ORDER OUT OF CHAOS Democrats try to level debate playing field for two dozen candidates
Herding cats may turn out to be child’s play compared with the task of corralling what could be some two dozen Democratic candidates vying for a place on the debate stage as the party tries to pick its opponent to President Trump in 2020.
Democratic National Committee Chairman Tom Perez is expected to reveal his plans before Christmas for how many debates the DNC will sanction and how it will decide who makes the cut. The decisions are likely to be tricky. A debate with more than a dozen candidates could seem ridiculous, but the spectacle of shunting high-profile minority candidates to a “kids’ table” afterthought debate because they aren’t polling high enough — as the Republican Party did in 2016 — could dent the DNC’s outreach efforts.
Jane Kleeb, a DNC member from Nebraska, said she hopes the party holds a lottery in the early debates to determine who makes which grouping.
“It is a luck of a draw,” she said, adding that could rub some well-known contenders the wrong way but would help ensure the process is fair and give little-known candidates a chance to break out. “We never know who the dark horse is going to be.”
In the beginning, I do think you have to have a level playing field or make it as level as you can make it, but after three debates, you really do know who the top contenders are,” she said.
She also urged the party to consider holding a debate in rural America.
Former Maryland Gov. Martin O’Malley, who ran for the presidential nomination in 2016 and is considering another bid, said the DNC must learn from the mistakes of the last time.
Otherwise, he said, the 2020 debates will be a “bizarre cross between the Jerry Springer Show and the old celebrity game show ‘Hollywood Squares.’”
Mr. O’Malley said both parties in 2016 caved to an “infotainment” model of debates, rewarding some candidates with more attention because they made for good TV rather than because they contributed to substantive discussions.
“It is not only about the schedule; it is also about the format,” he said. “The party needs to have some semblance of equal time when it comes to these debates and if we have so many candidates that we have to have two different debates, then so be it.”

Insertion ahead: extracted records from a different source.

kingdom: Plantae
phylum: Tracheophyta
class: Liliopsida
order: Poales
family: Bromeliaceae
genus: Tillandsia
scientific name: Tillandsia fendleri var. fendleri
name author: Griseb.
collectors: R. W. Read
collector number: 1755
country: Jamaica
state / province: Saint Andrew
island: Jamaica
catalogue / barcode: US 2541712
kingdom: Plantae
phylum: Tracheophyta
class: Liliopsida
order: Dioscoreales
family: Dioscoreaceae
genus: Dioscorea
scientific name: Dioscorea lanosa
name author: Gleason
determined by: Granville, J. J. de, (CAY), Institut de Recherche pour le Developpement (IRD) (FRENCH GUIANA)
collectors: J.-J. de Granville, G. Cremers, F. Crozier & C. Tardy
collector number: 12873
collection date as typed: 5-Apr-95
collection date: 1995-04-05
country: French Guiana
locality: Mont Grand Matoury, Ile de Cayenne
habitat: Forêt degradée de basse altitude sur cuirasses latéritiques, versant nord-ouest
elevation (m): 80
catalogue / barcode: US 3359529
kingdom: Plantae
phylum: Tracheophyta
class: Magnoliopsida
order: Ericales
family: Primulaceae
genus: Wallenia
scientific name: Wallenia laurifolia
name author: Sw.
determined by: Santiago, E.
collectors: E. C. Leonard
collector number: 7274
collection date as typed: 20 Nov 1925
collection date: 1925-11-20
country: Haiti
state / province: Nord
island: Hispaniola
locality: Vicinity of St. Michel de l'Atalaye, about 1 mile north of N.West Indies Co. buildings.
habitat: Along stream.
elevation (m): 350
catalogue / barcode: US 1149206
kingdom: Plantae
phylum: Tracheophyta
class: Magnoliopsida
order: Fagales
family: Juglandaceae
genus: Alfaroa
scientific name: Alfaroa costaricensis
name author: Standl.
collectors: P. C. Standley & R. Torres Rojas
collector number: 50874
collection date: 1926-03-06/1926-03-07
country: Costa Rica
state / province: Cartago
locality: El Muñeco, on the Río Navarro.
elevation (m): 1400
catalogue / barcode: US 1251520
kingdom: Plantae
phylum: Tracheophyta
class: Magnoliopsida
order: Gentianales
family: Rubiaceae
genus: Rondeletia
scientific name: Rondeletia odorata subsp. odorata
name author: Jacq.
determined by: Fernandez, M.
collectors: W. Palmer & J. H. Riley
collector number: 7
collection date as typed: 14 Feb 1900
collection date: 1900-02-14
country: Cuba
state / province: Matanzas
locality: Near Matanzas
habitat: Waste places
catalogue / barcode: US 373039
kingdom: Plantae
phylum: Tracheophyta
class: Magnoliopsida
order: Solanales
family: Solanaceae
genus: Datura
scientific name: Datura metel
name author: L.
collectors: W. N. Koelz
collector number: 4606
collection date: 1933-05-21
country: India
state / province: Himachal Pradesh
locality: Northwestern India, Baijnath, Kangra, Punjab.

Mr. O’Malley suggested that the candidates be broken up into three tiers: “billionaires, celebrities and public servants.”
Mr. Perez has kept close wraps on the debate details that he is hashing out with a handful of party operatives, including Mary Beth Cahill, who managed John F. Kerry’s presidential campaign in 2004.
He has indicated there would be more debates than 2016, when the Democratic contenders faced off nine times. He also said he is inclined to avoid the main card-undercard format that Republicans relied on to juggle 17 candidates.
“When I ran for DNC chair, I said one of the things we are going to do to rebuild trust is to make sure that we set out a primary debate calendar long in advance of who we know will be in the race,” Mr. Perez said at a recent breakfast sponsored by The Christian Science Monitor. “Our job is to make sure that everybody gets a fair shake, and the process is fair — fair in fact and fair in perception.”
Democrats appear to have a nearly limitless — and highpowered — field shaping up, with a former vice president, a former first lady and secretary of state, a former attorney general, a former national security adviser, at least eight senators, a handful of members of the House, sitting and ex-governors and the odd billionaire or two eyeing runs.
“I want to make sure that everybody feels their candidate got a fair shake because what we have to ensure coming out of the convention is that we have a wind at our back, we have unity and we have excitement,” Mr. Perez told reporters.
That didn’t happen in the 2016 race, when the party was run by Rep, Debbie Wasserman Schultz of Florida.
Mr. O’Malley and others complained that the vast majority of debate questions were directed at Hillary Clinton and Sen. Bernard Sanders, and the debates were penciled in at odd times — falling on weekends, outside of prime time and at the same time as major sporting events.
“The debates last time where a bit of a fraud,” Mr. O’Malley said. “It was almost as if the Democratic Party didn’t want people to see our debates.”
Dave O’Brien, a DNC member from Massachusetts, said the party should strive for a process that is fair but avoids a political circus rewarding candidates with the biggest mouths saying the most controversial things to grab the limelight.
“The fear I have is the debates are going to be whoever puts out the red meat is going to be the traction for that week, but I am afraid that is not how someone is going to win long term,” he said.
When it comes to debates, he said, “you cannot please everybody.”